---------- SUPPLIED INFORMATION

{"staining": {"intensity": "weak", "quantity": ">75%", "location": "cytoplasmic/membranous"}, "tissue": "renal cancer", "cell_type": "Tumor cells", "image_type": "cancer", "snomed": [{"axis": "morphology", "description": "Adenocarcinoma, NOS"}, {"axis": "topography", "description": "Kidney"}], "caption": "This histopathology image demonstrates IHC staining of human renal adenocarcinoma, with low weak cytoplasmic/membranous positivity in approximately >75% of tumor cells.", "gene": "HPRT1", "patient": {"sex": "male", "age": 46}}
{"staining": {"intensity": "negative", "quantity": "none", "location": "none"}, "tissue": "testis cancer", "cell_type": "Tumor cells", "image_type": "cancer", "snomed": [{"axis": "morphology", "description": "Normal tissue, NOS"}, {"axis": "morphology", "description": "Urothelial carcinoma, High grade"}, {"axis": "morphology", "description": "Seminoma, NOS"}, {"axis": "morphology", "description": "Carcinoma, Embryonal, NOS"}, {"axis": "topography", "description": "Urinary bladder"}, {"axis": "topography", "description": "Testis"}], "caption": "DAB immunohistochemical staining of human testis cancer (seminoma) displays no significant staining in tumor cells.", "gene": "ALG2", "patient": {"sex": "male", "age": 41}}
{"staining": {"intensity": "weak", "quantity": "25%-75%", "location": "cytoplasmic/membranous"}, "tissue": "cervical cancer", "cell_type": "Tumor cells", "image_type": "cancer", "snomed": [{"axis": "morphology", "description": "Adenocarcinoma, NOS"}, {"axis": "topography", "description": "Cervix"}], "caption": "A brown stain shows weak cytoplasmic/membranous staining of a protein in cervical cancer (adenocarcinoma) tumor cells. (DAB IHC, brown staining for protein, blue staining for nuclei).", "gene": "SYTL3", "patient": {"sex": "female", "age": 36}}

--------------------

Tally the lines that hold the word "adenocarcinoma" in the listing, and give the tally with nothing else.

2